Crankbrothers Sterling SG Pump

The Sterling SG pump is a compact unit with a pressure gauge and a high volume/high pressure switch. Impressive features in a small package.

Crankbrothers Sterling SG // Accessory Review

A hand pump is one of those tools I always carry but hope to never use.

While fixing a flat trailside is almost always better than a walk down, using a lame hand pump can sometimes prove to be an even more miserable experience. Crankbrothers is hoping to change that with their line of Sterling hand pumps.

The Crankbrothers Sterling SG pump is part of their line of dual piston hand pumps. The Sterling comes in four configurations; long and short stroke and with or without a gauge. I’ve been using the Sterling SG pump, which features a short stroke and pressure gauge. The Sterling family of pumps all feature “smart head” technology that automatically adjust to either Schrader or Presta valves. They also incorporate machined aluminum for the body of the pump for solid feel and reliability. One of the more notable features of the Sterling hand pumps is the air switch located on the bottom of the pump.
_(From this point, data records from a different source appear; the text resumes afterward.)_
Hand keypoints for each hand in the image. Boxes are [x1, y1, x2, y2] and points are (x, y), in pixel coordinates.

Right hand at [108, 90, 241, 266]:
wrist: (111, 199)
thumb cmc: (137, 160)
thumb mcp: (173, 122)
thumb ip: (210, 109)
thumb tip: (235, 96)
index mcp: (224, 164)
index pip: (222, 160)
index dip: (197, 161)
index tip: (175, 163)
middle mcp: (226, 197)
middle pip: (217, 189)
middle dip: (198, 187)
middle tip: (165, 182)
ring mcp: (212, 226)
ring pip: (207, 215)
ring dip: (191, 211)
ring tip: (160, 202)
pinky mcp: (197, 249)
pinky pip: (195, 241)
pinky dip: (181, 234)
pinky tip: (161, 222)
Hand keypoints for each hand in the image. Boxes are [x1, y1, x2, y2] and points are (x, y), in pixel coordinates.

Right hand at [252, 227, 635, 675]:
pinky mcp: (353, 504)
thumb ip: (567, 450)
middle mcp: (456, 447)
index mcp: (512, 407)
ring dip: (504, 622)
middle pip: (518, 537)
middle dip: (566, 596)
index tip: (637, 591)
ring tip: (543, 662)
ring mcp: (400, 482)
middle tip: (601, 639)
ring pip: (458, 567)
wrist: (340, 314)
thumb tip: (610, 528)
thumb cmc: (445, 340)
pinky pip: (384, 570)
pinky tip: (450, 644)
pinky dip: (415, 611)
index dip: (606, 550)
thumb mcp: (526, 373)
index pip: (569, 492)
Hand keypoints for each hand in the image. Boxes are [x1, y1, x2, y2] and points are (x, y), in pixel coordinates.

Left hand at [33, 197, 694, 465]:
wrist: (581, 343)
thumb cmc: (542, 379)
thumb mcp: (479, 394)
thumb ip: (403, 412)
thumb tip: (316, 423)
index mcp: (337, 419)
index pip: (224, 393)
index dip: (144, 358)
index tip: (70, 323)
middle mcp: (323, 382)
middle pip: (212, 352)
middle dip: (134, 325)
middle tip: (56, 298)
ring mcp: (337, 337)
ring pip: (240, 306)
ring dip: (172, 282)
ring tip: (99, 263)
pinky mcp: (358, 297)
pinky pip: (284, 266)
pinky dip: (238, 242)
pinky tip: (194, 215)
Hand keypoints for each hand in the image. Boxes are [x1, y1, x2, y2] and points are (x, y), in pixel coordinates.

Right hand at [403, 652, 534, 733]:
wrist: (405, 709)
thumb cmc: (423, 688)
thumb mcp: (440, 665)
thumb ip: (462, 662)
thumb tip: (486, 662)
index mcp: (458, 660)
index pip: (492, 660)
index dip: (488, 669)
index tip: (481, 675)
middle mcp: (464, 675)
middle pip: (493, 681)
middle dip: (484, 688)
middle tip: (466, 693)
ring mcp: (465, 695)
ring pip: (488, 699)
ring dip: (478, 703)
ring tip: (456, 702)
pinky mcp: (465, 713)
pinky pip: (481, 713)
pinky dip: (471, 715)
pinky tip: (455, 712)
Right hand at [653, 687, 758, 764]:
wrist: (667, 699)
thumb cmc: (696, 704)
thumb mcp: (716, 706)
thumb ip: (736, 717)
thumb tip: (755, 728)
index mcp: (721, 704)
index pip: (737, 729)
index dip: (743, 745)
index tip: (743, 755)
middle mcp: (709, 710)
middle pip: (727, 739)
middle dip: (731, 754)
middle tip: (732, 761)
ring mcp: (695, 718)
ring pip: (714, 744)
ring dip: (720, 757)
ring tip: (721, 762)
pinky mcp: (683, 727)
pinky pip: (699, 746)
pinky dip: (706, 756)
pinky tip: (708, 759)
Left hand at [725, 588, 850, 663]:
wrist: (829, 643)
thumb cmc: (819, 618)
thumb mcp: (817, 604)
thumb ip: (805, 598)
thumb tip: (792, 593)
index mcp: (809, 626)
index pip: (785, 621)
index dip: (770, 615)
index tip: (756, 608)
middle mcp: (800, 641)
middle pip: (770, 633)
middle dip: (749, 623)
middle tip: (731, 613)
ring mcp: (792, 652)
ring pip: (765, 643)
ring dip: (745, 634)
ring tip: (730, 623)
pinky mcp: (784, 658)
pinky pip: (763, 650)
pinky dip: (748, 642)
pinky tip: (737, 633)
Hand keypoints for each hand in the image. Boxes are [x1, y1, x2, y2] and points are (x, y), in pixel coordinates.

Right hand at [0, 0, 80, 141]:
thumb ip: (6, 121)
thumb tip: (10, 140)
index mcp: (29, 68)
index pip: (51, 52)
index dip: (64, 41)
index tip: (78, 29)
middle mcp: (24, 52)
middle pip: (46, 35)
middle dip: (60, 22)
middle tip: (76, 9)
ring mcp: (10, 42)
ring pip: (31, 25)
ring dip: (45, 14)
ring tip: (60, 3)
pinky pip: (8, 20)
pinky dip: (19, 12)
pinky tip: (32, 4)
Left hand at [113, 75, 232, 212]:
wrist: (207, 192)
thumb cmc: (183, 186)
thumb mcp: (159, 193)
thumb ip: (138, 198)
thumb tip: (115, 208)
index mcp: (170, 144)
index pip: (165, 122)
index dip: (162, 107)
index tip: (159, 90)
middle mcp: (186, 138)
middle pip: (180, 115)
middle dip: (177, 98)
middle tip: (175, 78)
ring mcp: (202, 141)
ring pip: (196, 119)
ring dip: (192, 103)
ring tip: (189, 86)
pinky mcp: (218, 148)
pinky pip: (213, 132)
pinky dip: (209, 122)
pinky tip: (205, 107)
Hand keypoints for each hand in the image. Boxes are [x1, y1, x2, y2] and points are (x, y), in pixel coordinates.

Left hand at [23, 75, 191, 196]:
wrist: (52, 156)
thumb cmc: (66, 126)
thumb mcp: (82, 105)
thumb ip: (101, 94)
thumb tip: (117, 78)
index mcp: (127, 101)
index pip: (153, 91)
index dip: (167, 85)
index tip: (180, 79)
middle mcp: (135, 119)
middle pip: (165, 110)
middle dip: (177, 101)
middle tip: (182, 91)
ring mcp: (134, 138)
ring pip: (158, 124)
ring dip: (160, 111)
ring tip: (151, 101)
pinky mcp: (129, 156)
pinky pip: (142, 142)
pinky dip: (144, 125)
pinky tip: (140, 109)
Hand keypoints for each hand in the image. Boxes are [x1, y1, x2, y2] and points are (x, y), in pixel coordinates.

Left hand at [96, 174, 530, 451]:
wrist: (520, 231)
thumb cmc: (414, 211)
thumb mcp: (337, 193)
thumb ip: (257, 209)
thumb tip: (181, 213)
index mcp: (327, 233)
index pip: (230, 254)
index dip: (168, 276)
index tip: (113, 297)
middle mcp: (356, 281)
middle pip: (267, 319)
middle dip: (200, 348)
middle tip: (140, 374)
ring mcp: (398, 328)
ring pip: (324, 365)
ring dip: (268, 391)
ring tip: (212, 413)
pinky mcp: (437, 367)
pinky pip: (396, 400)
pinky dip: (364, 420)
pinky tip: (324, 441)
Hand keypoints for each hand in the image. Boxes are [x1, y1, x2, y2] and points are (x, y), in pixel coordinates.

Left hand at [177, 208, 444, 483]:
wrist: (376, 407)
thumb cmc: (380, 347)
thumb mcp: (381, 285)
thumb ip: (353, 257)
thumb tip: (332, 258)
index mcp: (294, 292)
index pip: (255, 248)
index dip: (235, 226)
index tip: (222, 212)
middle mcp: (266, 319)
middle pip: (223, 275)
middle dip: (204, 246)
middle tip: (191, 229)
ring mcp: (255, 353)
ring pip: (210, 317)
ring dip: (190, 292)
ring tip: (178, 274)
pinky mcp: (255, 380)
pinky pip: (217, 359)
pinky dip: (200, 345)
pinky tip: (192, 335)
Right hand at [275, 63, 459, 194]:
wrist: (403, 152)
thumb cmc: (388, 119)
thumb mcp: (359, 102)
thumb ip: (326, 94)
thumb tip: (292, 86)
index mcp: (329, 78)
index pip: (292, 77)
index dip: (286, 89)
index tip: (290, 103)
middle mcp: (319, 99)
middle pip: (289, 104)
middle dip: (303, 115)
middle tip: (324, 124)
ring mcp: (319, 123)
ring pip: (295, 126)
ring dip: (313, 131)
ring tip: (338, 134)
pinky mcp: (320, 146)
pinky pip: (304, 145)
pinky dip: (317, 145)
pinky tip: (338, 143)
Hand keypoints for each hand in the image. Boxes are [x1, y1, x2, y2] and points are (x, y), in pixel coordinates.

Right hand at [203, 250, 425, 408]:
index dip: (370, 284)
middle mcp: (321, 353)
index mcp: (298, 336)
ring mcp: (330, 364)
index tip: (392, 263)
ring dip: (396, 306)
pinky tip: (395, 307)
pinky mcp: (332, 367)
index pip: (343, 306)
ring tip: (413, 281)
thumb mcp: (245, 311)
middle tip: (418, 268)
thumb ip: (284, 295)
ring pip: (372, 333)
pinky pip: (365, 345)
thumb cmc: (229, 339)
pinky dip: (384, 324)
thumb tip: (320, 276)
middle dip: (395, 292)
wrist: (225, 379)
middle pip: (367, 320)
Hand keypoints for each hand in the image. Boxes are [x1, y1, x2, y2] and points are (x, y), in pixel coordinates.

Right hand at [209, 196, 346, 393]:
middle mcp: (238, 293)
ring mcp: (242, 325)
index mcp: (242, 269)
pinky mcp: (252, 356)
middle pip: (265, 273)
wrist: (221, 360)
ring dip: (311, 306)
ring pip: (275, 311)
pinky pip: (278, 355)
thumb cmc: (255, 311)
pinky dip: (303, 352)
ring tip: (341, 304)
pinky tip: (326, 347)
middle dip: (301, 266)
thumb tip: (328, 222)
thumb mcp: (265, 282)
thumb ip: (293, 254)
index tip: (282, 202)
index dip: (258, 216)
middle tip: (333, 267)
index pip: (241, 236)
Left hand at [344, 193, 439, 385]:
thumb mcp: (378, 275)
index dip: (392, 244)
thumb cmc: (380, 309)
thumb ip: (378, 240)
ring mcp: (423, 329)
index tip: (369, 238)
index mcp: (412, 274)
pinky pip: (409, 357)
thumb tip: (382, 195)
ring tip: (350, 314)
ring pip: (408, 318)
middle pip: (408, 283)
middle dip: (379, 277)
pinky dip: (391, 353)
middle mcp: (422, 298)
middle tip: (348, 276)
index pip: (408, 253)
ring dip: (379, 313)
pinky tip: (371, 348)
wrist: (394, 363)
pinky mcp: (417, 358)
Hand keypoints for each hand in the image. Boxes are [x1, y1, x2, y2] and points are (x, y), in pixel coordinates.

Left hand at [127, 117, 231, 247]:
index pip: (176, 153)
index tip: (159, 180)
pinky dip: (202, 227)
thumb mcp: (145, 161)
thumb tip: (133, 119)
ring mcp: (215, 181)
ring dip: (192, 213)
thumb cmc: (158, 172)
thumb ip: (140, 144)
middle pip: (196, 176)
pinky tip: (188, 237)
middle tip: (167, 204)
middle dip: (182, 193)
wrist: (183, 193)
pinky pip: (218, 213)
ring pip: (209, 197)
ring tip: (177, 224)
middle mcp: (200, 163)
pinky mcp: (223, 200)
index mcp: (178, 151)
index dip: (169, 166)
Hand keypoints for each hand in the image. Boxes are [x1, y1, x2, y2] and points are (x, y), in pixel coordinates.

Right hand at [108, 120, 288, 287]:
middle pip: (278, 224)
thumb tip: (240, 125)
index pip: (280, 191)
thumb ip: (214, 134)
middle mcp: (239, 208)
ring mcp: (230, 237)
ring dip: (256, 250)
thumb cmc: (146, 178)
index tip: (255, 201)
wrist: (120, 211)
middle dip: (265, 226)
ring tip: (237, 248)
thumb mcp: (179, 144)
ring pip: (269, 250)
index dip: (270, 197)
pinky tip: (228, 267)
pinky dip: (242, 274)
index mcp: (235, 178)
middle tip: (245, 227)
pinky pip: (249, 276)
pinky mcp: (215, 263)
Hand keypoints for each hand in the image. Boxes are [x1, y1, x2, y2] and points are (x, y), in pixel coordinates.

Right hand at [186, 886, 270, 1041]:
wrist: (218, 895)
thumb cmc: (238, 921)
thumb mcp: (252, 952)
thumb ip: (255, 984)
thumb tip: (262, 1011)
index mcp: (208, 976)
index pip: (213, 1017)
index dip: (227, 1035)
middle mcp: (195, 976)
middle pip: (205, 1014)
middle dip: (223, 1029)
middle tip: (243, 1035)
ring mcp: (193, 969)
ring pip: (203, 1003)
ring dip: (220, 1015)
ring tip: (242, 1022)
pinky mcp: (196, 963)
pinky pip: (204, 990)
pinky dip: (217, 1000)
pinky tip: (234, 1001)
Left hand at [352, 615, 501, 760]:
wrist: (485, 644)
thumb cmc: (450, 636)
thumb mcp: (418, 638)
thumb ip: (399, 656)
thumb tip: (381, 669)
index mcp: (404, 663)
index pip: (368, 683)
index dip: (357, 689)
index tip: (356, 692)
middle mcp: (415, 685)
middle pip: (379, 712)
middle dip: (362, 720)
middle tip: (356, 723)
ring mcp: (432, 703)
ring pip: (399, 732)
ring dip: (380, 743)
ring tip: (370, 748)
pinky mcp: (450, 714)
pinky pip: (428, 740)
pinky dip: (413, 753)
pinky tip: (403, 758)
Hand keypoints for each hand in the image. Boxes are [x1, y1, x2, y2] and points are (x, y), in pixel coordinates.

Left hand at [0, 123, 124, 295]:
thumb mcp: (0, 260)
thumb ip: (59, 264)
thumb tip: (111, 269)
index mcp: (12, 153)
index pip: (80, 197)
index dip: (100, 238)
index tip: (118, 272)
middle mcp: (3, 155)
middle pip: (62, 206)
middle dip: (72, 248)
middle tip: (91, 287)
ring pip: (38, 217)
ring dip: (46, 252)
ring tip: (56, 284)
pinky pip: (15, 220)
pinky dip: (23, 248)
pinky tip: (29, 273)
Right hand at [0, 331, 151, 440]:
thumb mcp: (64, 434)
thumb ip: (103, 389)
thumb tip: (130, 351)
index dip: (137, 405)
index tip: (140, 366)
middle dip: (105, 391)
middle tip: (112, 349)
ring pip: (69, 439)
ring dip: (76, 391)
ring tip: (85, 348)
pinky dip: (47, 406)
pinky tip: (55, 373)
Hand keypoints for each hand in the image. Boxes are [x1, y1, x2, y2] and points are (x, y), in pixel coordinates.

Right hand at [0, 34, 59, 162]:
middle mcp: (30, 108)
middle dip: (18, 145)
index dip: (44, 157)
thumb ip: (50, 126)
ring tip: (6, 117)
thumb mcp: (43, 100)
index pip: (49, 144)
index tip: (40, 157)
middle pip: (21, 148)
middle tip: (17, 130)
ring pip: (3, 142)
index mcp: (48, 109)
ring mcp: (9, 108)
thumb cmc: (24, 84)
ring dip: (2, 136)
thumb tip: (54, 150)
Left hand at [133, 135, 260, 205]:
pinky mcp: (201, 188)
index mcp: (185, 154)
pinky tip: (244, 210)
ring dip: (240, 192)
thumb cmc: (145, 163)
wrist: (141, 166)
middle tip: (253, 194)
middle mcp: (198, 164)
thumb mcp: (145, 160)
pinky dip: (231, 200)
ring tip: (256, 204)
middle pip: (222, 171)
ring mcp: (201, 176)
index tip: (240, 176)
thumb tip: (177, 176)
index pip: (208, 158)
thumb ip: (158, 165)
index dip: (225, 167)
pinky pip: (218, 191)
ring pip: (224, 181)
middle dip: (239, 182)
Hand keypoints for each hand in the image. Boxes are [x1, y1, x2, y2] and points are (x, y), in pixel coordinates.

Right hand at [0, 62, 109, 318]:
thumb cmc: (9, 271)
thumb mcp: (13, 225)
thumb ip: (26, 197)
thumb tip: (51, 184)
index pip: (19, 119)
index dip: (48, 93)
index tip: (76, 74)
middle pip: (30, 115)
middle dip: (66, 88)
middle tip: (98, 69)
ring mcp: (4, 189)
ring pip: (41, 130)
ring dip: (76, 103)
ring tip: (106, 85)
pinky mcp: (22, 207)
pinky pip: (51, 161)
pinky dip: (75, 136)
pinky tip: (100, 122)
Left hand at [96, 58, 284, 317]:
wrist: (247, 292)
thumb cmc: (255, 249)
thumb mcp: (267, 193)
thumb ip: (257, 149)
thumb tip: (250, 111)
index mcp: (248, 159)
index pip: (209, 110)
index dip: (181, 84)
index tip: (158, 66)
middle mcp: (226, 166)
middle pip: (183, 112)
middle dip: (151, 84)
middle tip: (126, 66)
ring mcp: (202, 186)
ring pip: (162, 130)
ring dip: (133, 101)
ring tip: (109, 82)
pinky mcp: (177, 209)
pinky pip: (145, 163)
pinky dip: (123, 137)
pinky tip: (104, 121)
A quick adjustment lets you switch between high volume and high pressure air settings, one for 0-40 psi and one for 40-100+ psi. This feature hopes to make refilling more efficient and reduce arm pump for the user. Outfitted with our new pump, I set out on the trails to find out what it’s really all about.

My first impressions when I received the Sterling SG was its size and build quality. I was excited to find a hand pump that had both a dial and, at only 19.8 cm in length, would still fit in my hip pack. The metal body has a knurled grip and slight contour on the upper end, making for a solid and comfortable feel.

Using the pump is an incredibly easy experience. The smart head automatically adjusts to the valve type, and the locking mechanism on the head provides a firm grip and excellent tactile feedback so you can feel confident that it is properly attached. I really appreciated the psi gauge, which seems to be rare on compact pumps but necessary for dialing in your air pressure. The gauge was consistent with out shop floor pump, and the head was large enough for me to be able to firmly grip it when pumping air.

The smart head automatically adjusts to Schrader or Presta valves, and easily locks on for a secure grip.
The bottom of the pump allows you to switch between high volume and high presure settings.
The Sterling SG has an ergonomic handle and a sturdy build, excatly what mountain bikers need.

Being that I primarily used the pump for my mountain biking endeavors, I didn’t have a lot of excuses to utilize the air switch on the pump since the high volume setting is best through 40 psi, a pressure that greatly exceeds what I run my bike tires at. However, it was convenient to be able to use the hand pump when going for a road ride or just topping off my bar bike before an evening cruise. The air switch definitely made a difference when pumping to higher psi’s but it still required a decent amount of power at the top end and going over 100 psi would take some work. So, if you’re a true roadie or want a road pump that will do more than just get your high psi tires home, you may want to find a road specific pump, but for my needs it worked great and was adequate on more than just my mountain whip.

Crankbrothers does also make a water bottle cage mount ($6) that is compatible with all of the pumps from both their Sterling and Gem line of hand pumps. The cage mount tucks the pump under your water bottle for easy storage and access, perfect for minimalist riders. I, however, just opted to throw it in my hip pack and keep it off the bike since the pump itself is small and light.

Overall I found that Crankbrothers pretty much checked all the boxes on this one. It is compact and fits in my small hip pack, yet still provides a pressure gauge and works well at high volume. It has a quality build that has shown almost no signs of abuse after about a month of use and it weighs in at only 141 grams. The smart head and air pressure switch made pumping about as easy as one can reasonably expect with a compact hand pump. At $44.99 for the Sterling SG, it may not be the cheapest option out there, but you are getting a lot for the money. Using a hand pump in a pinch is rarely enjoyable, but if I’m stranded trailside with the Sterling SG pump, I wont be too bummed.